Obama's acceptance speech clocked in at 36 minutes with more than 4,200 words. So how does it stack up against some of his other big speeches?
It was neither the longest nor the shortest speech of his time in office.
Last week's speech on the decision to send 30,000 more U.S. troops to Afghanistan had more than 4,600 words.
His speech to the Muslim world, delivered from Cairo in June, topped out at more than 6,000 words.
The inaugural address had a mere 2,300 words.
At an evening banquet with Norwegian royalty, Obama poked fun at his long-winded acceptance speech, saying he had "entirely exhausted himself" delivering the address.
"I spoke for a very long time," he admitted, then promised not to do likewise with his dinner toast.
The president got his biggest laugh line of his toast when he took note of Nobel committee chairman Thorbjorn Jagland's laudatory introduction of him, saying, "I told him afterward that I thought it was an excellent speech _ and that I was almost convinced that I deserved it."
Wherever Obama is, chances are celebrities will follow. And follow him to Norway they did.
Husband-and-wife actors Will Smith and Jada Pinkett Smith, along with daughter Willow, were among those trekking to Oslo for the festivities. Wyclef Jean, the former frontman for the hip-hop group, The Fugees, also was spotted seated in the audience at City Hall, where Obama delivered his acceptance speech. Country music star Toby Keith also was present.
The sight of Smith, accompanied by his wife and waving to a cheering throng as he walked into the Grand Hotel, where Obama was staying, sparked speculation that the couple would have a private audience with the first sitting president in 90 years to win the Nobel Peace Prize.

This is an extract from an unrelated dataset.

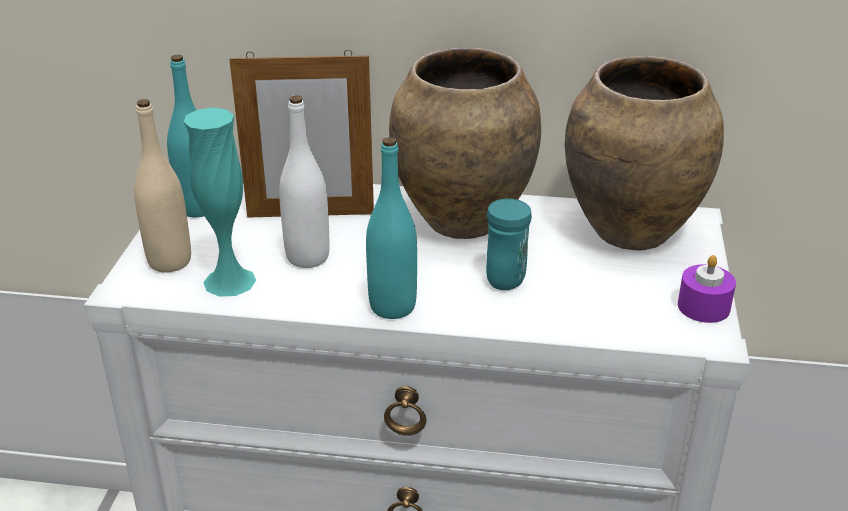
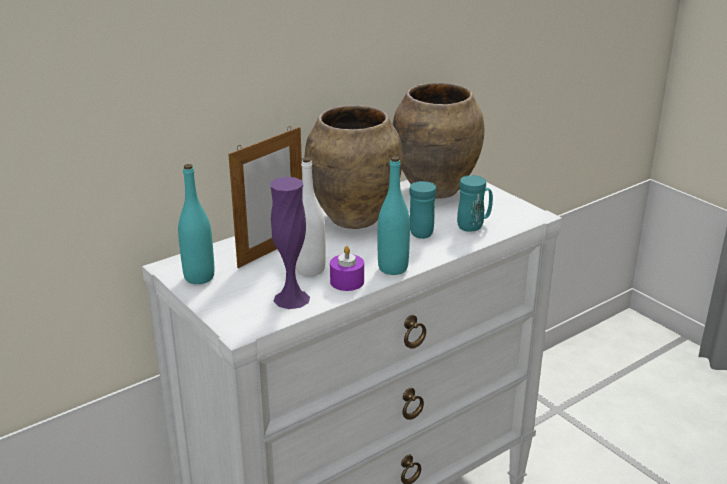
camera: 45 degrees left, 5 degrees down
beige bottle [134,99,191,273] -> none
turquoise vase [184,108,256,297] -> purple vase [270,177,310,309]
purple candle [677,255,736,323] -> purple candle moved to [330,246,364,291]
none -> turquoise mug [457,175,493,232]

But if for some reason the Smiths couldn't get upstairs to see their president and first lady, they had the option of meeting with the unidentified couple that wore large, inflatable Barack and Michelle Obama masks and milled about outside in front of the hotel.
The Smiths were scheduled to participate in Friday's concert.

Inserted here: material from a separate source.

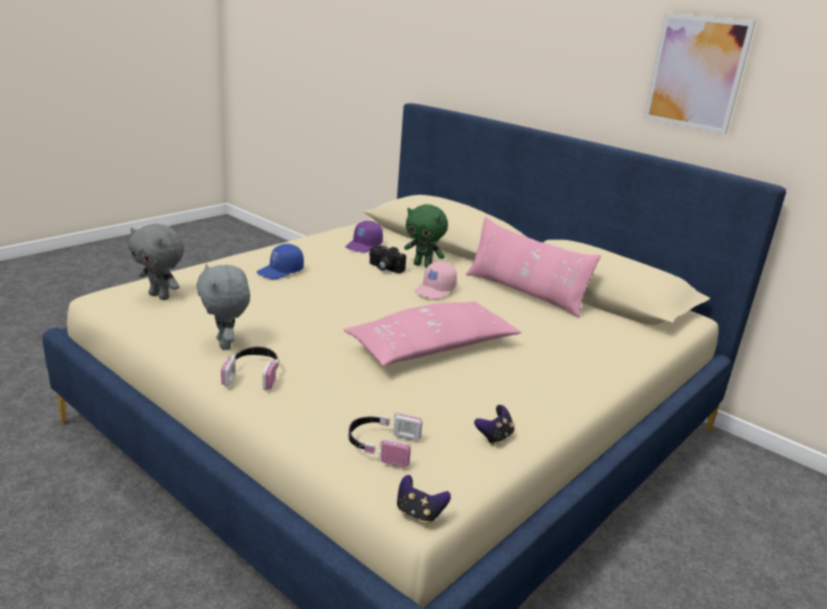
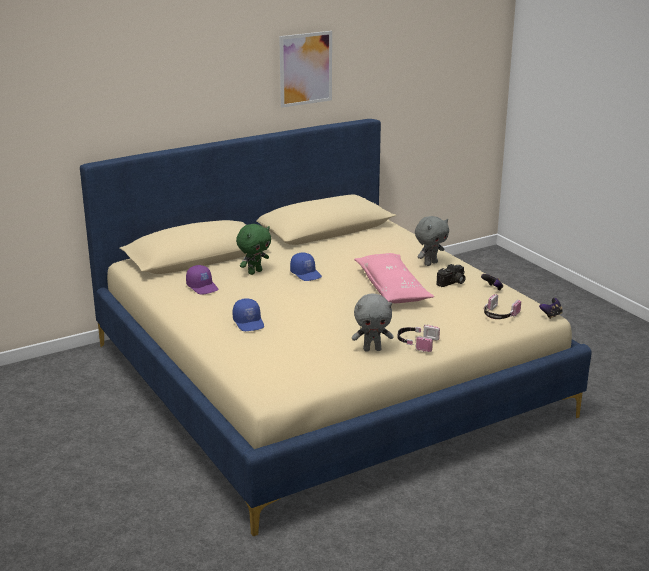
camera: 70 degrees left, 0 degrees up
grey plush toy [128,224,184,300] -> grey plush toy moved to [415,216,449,266]
camera [369,245,406,273] -> camera moved to [437,264,466,287]
pink cap [414,261,457,299] -> blue cap [290,253,322,281]
pink pillow [466,217,601,318] -> none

Besides the signs held by anti-war and environmental protesters, there were few other signs of Obama paraphernalia on Oslo's streets.

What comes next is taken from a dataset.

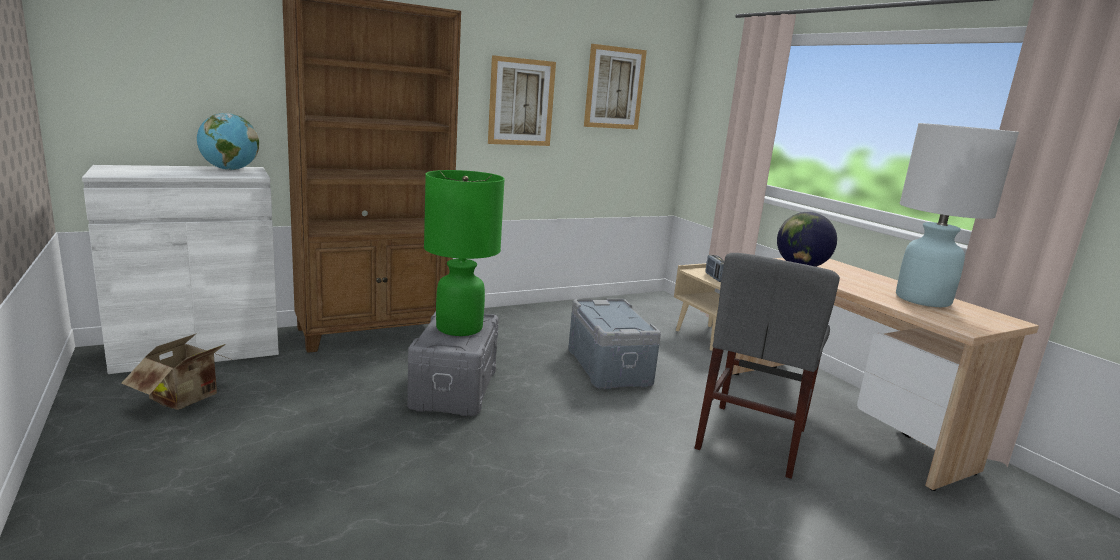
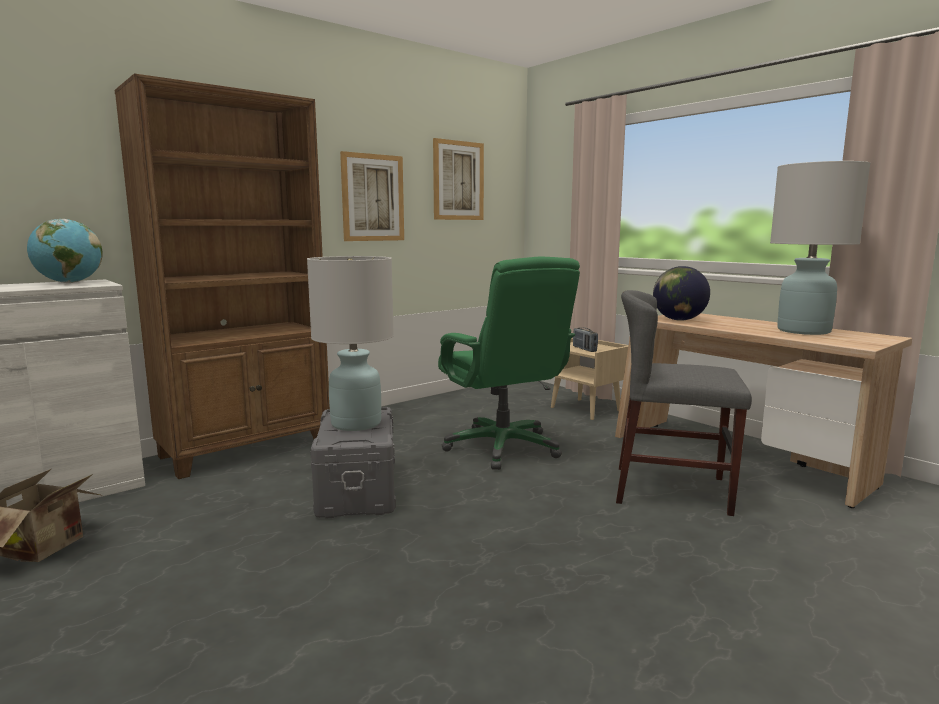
camera: 10 degrees left, 5 degrees down
green table lamp [424,170,505,336] -> white table lamp [307,256,394,431]
grey storage box [568,299,661,389] -> green office chair [438,257,580,470]
grey chair [695,253,840,479] -> grey chair turned 90 degrees clockwise [616,290,752,516]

A few blocks away from the Grand Hotel, a local pharmacy advertised the GX+ brand of anti-bacterial hand soap with the tag line: "Barack Obama, Use GX+ and Face No Drama." It was a reference to Obama's cool and collected way.
A local convenience store chain promoted its coffee with an "Obama in Oslo" sale, listing prices in dollars aimed at members of Obama's entourage. The advertisement also noted that President Bill Clinton, who visited Oslo in 1999 and was the last sitting U.S. president to touch down in Norway, "had one."
Associated Press writers Ben Feller and Ian McDougall contributed to this report.